(Records from a collection)
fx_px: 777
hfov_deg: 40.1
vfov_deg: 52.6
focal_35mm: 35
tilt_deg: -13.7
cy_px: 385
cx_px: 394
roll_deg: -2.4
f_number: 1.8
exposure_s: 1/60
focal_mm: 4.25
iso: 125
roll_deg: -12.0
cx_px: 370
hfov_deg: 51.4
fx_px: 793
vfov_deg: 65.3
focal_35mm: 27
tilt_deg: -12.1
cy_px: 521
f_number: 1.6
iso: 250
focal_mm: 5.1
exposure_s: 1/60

==

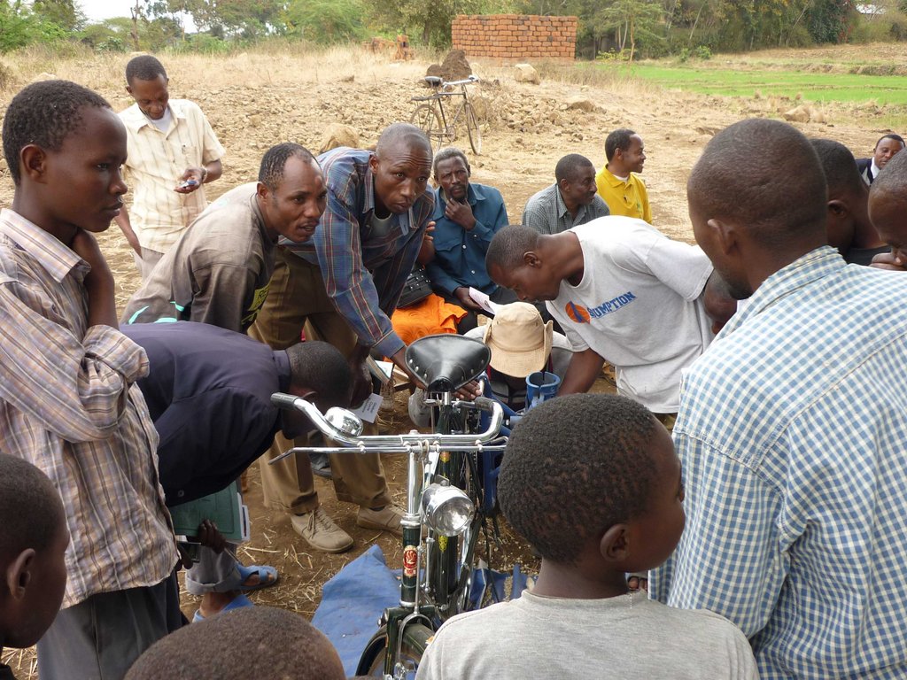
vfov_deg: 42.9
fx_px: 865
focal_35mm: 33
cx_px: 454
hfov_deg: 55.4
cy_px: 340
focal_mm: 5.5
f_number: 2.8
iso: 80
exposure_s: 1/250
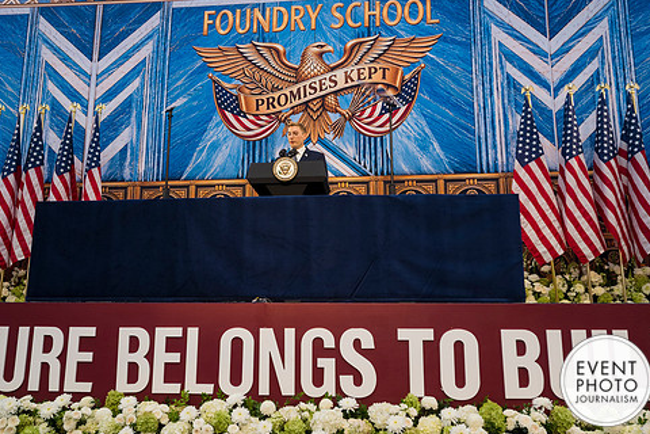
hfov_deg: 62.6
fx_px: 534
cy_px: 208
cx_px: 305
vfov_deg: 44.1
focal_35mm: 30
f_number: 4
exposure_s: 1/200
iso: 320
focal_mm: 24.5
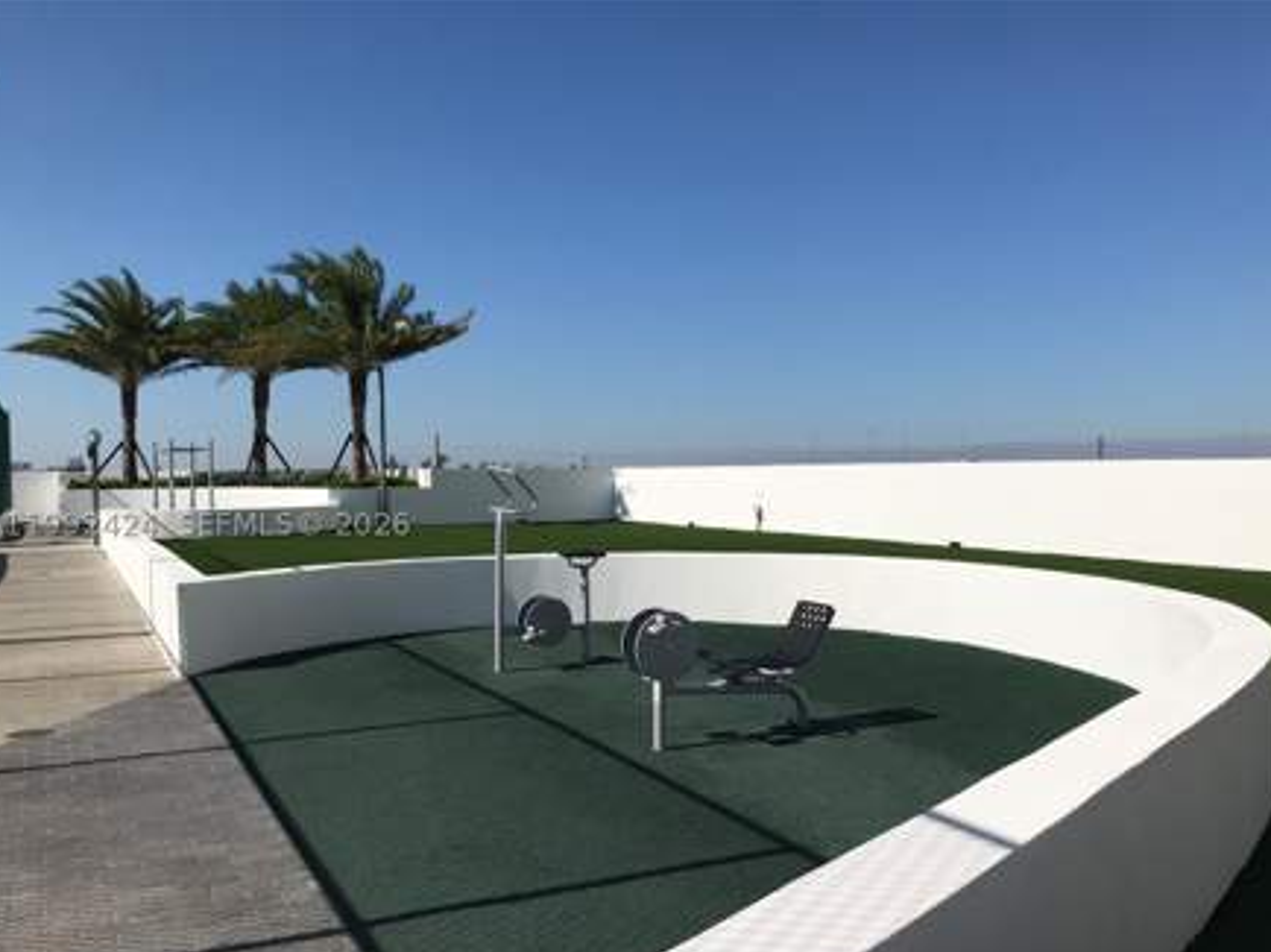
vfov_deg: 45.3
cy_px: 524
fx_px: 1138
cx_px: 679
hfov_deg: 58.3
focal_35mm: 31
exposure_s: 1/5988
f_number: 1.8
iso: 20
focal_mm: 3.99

* * *

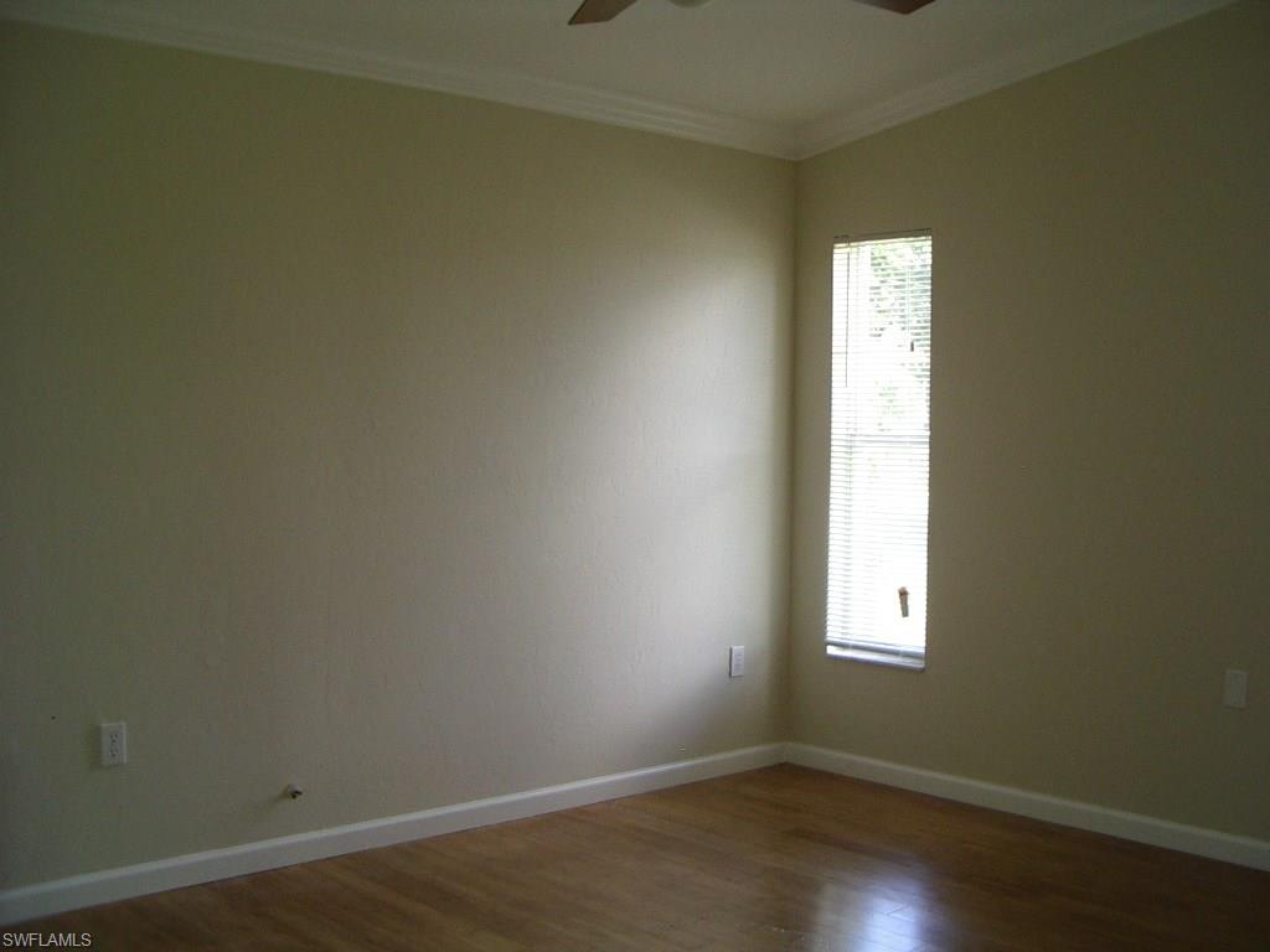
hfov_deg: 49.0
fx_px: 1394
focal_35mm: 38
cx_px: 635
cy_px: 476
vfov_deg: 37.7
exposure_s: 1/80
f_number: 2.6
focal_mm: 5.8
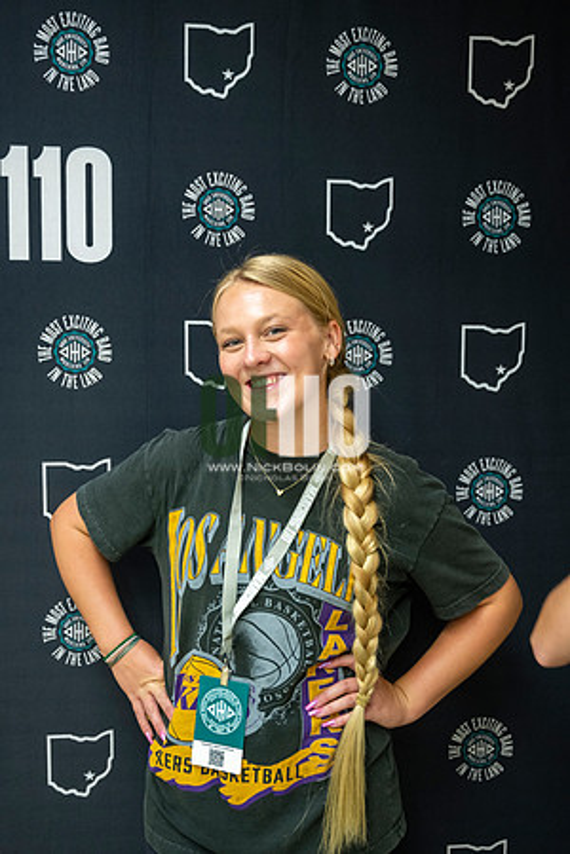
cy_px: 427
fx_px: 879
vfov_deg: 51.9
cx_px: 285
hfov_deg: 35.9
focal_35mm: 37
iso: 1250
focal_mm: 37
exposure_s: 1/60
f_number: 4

### TASK BRIEF
Return exactly the lines that appear in the data above between the line containing "exposure_s: 1/200" and the line containing "focal_mm: 3.99", both of which are included, and leave the pictures out.

### RESULT FOR THIS EXERCISE
exposure_s: 1/200
iso: 320
focal_mm: 24.5
vfov_deg: 45.3
cy_px: 524
fx_px: 1138
cx_px: 679
hfov_deg: 58.3
focal_35mm: 31
exposure_s: 1/5988
f_number: 1.8
iso: 20
focal_mm: 3.99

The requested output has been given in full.